Bunların hepsini toparladığımız zaman tabii ki kimse Türkiye'de temsilcilik açılmasının teknik olarak sorunlu olduğunu düşünmüyor ama işi birazcık realiteye çevirdiğimiz zaman bakıyoruz, işte 2015 seçimlerinde Adalet ve Kalkınma Partisi biraz geriye düştü, o zamanın Gençlik Kolları Genel Başkanı, sonra -birlikte de vekillik yaptık- Gençlik ve Spor Bakan Yardımcılığı yaptı, sonra da ödüllendirildi, Abdurrahim Boynukalın, gitti Hürriyet gazetesinin kapısında camını çerçevesini kırdı. İşte, Sputnik yazarları daha bu yasa konuşulurken tehdit edildi. Orhan Uğuroğlu -iki hafta olmadı daha- tartaklandı ya da işte, diğer gazetecileri söylemek isterim.

Türkiye'de bizim korkumuz şu: Bu yapılarla gelecekte sosyal medyanın Alo Fatihleri mi yaratılmaya çalışılıyor; bizim temel çekincemiz burada oluşuyor. Yoksa teknik olarak dünyadaki örnekleri açısından bizim bir eleştirimiz yok ama bunu bir de realiteye çevirdiğimiz zaman, Türkiye'deki hukukta alınan kararları gördüğümüz zaman, hukuktaki yükselme hızlarını, liyakatin göz önünde bulundurulmadığını gördüğümüz zaman iki eleştirimizi çok net bir şekilde yapmak isterim: Yine, birinci eleştirimiz, Türkiye'de bu sistemler kurulurken tarafsızlığın, ifade özgürlüğünün, internete erişim özgürlüğünün önüne geçilme gibi bir durumla karşı karşıya kalabiliriz. İkinci noktası da biraz önce söylediğimiz altyapı meseleleri; bundan kaynaklı olarak da geri kalmışlık. Asıl mesele, sansür uygulamak, işte, temsilcilik açtırmak bunlar değil, yerelimizde kendi sosyal medya kuruluşlarımızı inşa etmek ve bunu dünya modeliyle yapıyor muyuz, dünyaya duyurabiliyor muyuz? İşte, Peak Games diye bir firma Türkiye'nin ilk "unicorn"u oldu, hepimizin gururu oldu. Kim buna itiraz etti? Hepimiz mutlu olduk, dedik ki Türkiye'den bir "unicorn" 1 milyar değerin üstünde bir firma çıktı dedik ve mutlu olduk. İstiyoruz ki bunların sayısı artsın. Evet, belki dünyanın belli oyuncuları ortaya çıkmış. İşte, biz Intel'le yarışan bir işlemci üretmek zorunda değiliz belki ama otomasyon sisteminde, daha doğrusu otonom araçlarda kullanılabilen bir yazılım sistemi geliştirebilecek altyapımız var, bizim gençlerimizin böyle bir enerjisi var, böyle bir birikim onlara oluşturulabilir. Biz bu bütçelerin, bu enerjinin buraya yatırılması, buraya yönlendirilmesi taraftarıyız. Bunu sansürle, "Ahmet bana Twitter'da bunu yazmış, Mehmet bunu yazmış. Aman, cezalandırılsın. Aman A partisi orada çok görünmesin, B partisi burada çok görünmesin." mantığıyla yaparsak olan Türkiye'nin geleceğine oluyor, bizim geleceğimize oluyor. Görüyoruz, işte, nasıl bütün verilerde adım adım geriye düştüğümüzü, Freedom House verilerinde nasıl interneti özgür olmayan bir ülke olduğumuzu. Biz hızlıca bu algıyı değiştirmeliyiz diyorum.

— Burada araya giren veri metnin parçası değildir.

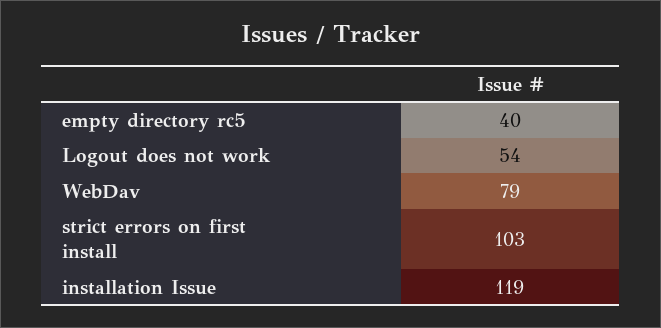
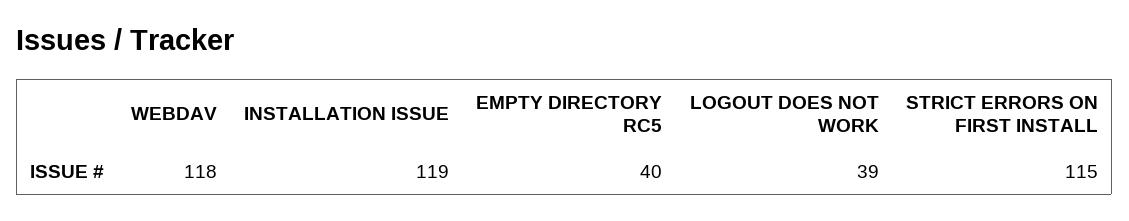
  {
    "empty directory rc5": 40,
-   "Logout does not work": 54,
+   "Logout does not work": 39,
-   "WebDav": 79,
+   "WebDav": 118,
-   "strict errors on first install": 103,
+   "strict errors on first install": 115,
    "installation Issue": 119
  }

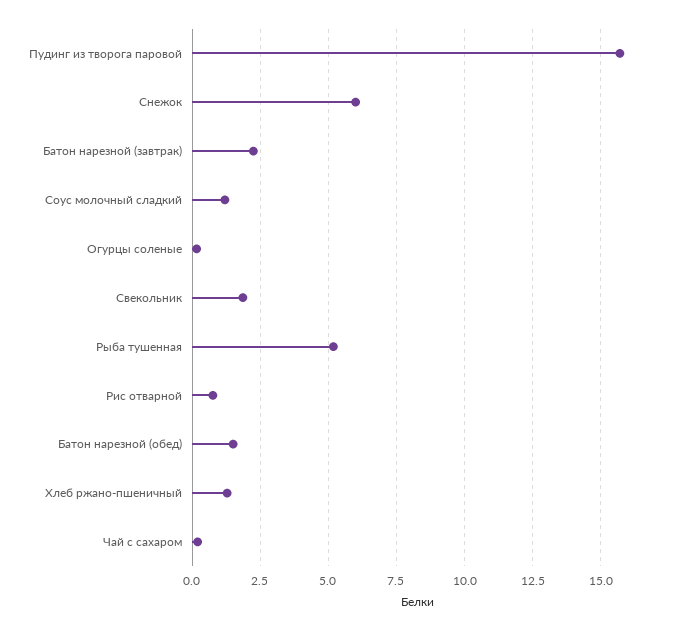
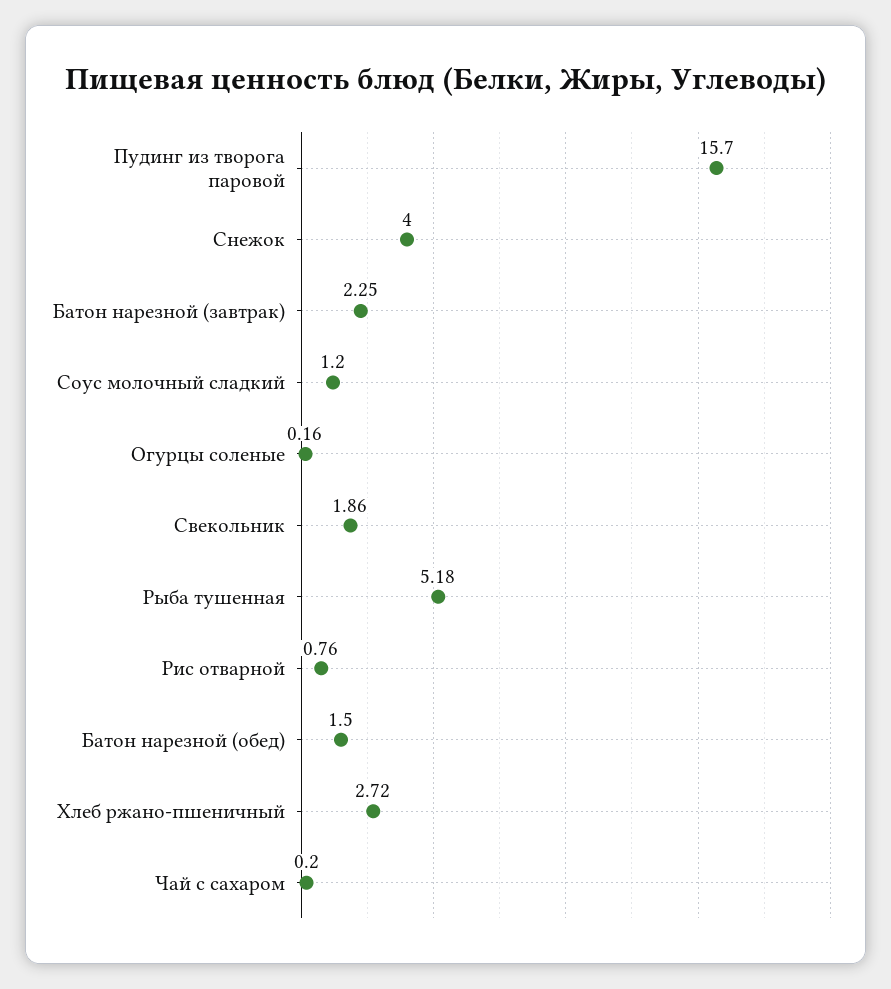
  {
    "Пудинг из творога паровой": 15.7,
-   "Снежок": 6,
+   "Снежок": 4,
    "Батон нарезной (завтрак)": 2.25,
    "Соус молочный сладкий": 1.2,
    "Огурцы соленые": 0.16,
    "Свекольник": 1.86,
    "Рыба тушенная": 5.18,
    "Рис отварной": 0.76,
    "Батон нарезной (обед)": 1.5,
-   "Хлеб ржано-пшеничный": 1.25,
+   "Хлеб ржано-пшеничный": 2.72,
    "Чай с сахаром": 0.2
  }

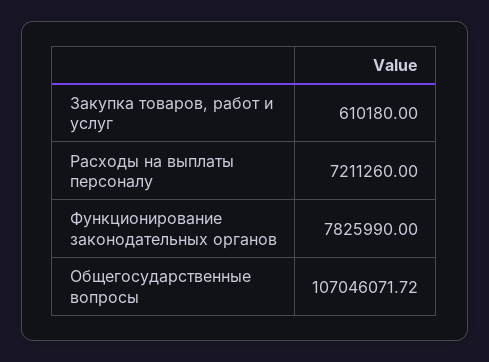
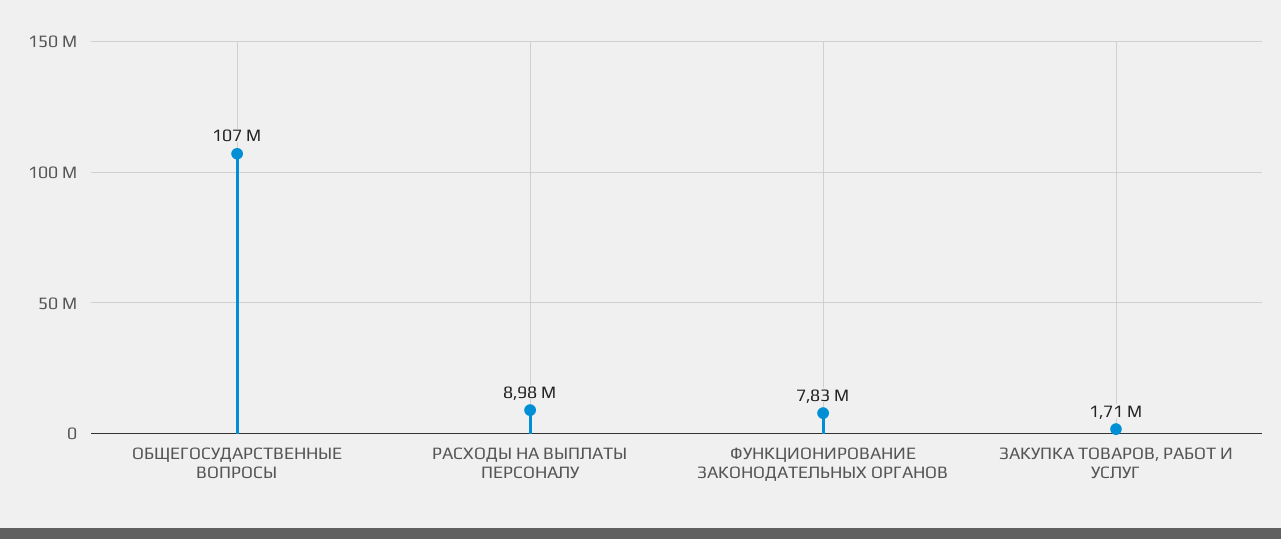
  {
-   "Закупка товаров, работ и услуг": 610180,
+   "Закупка товаров, работ и услуг": 1710000,
-   "Расходы на выплаты персоналу": 7211260,
+   "Расходы на выплаты персоналу": 8980000,
    "Функционирование законодательных органов": 7825990,
    "Общегосударственные вопросы": 107046071.72
  }

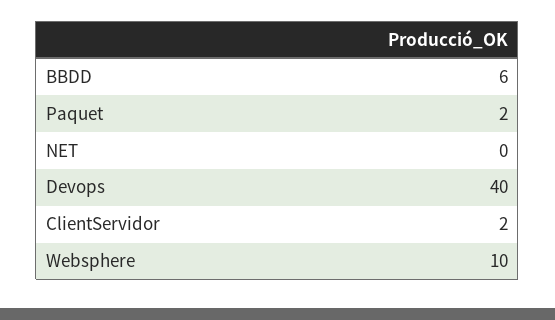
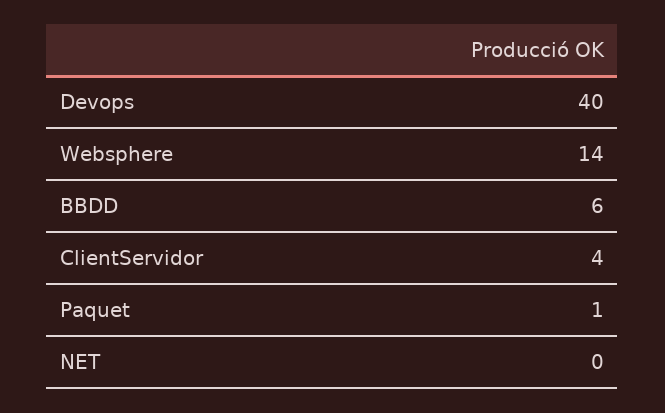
  {
    "BBDD": 6,
-   "Paquet": 2,
+   "Paquet": 1,
    "NET": 0,
    "Devops": 40,
-   "ClientServidor": 2,
+   "ClientServidor": 4,
-   "Websphere": 10
+   "Websphere": 14
  }

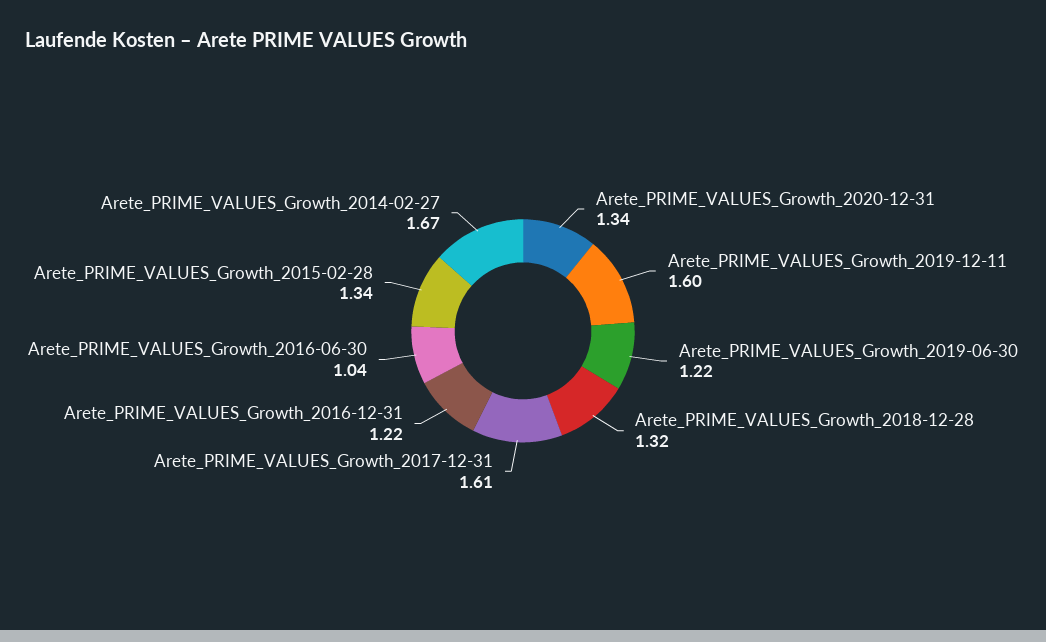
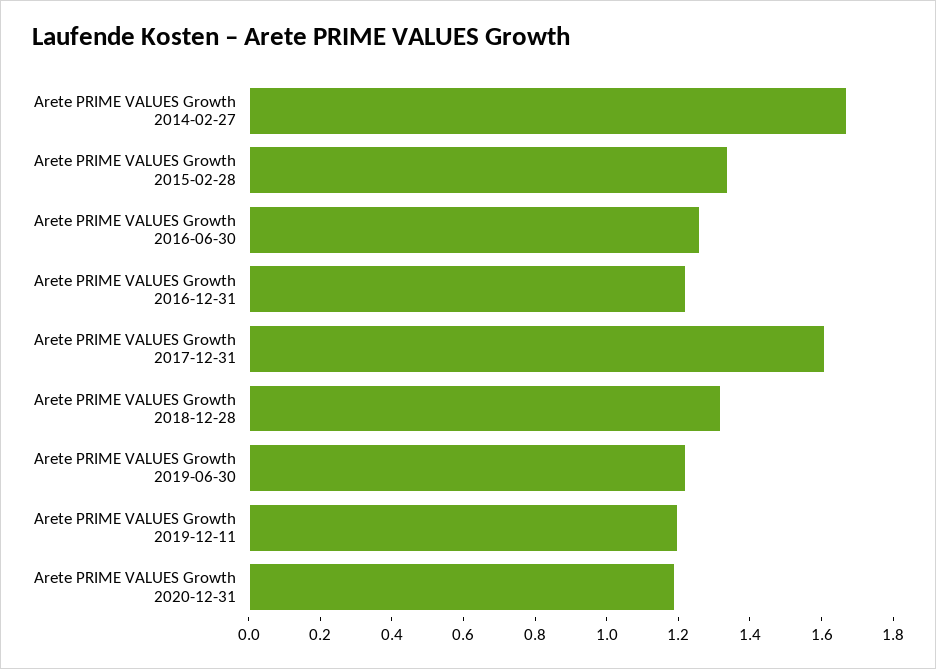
  {
-   "Arete_PRIME_VALUES_Growth_2020-12-31": 1.34,
+   "Arete_PRIME_VALUES_Growth_2020-12-31": 1.2,
-   "Arete_PRIME_VALUES_Growth_2019-12-11": 1.6,
+   "Arete_PRIME_VALUES_Growth_2019-12-11": 1.2,
    "Arete_PRIME_VALUES_Growth_2019-06-30": 1.22,
    "Arete_PRIME_VALUES_Growth_2018-12-28": 1.32,
    "Arete_PRIME_VALUES_Growth_2017-12-31": 1.61,
    "Arete_PRIME_VALUES_Growth_2016-12-31": 1.22,
-   "Arete_PRIME_VALUES_Growth_2016-06-30": 1.04,
+   "Arete_PRIME_VALUES_Growth_2016-06-30": 1.25,
    "Arete_PRIME_VALUES_Growth_2015-02-28": 1.34,
    "Arete_PRIME_VALUES_Growth_2014-02-27": 1.67
  }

Şunu da açık söylüyorum: Yeter ki altyapı geliştirilecek, bu ülkenin çocuklarının geleceğine katkı sunacak bir iş olsun; biz Cumhuriyet Halk Partisi olarak her zaman elimizi taşın altına koymaya hazırız. Genel Başkanımız defalarca "Eğer eğitimle ilgili sorun varsa benim 11 büyükşehrim var, söyleyin, biz yapalım yatırımı." dedi. Bu sözümüzün de hâlâ arkasındayız.

Teşekkür ediyorum bugün buraya geldiğiniz için Sayın Bakanım.

Sizlere de beni sabırla dinlediğiniz için çok teşekkür ederim.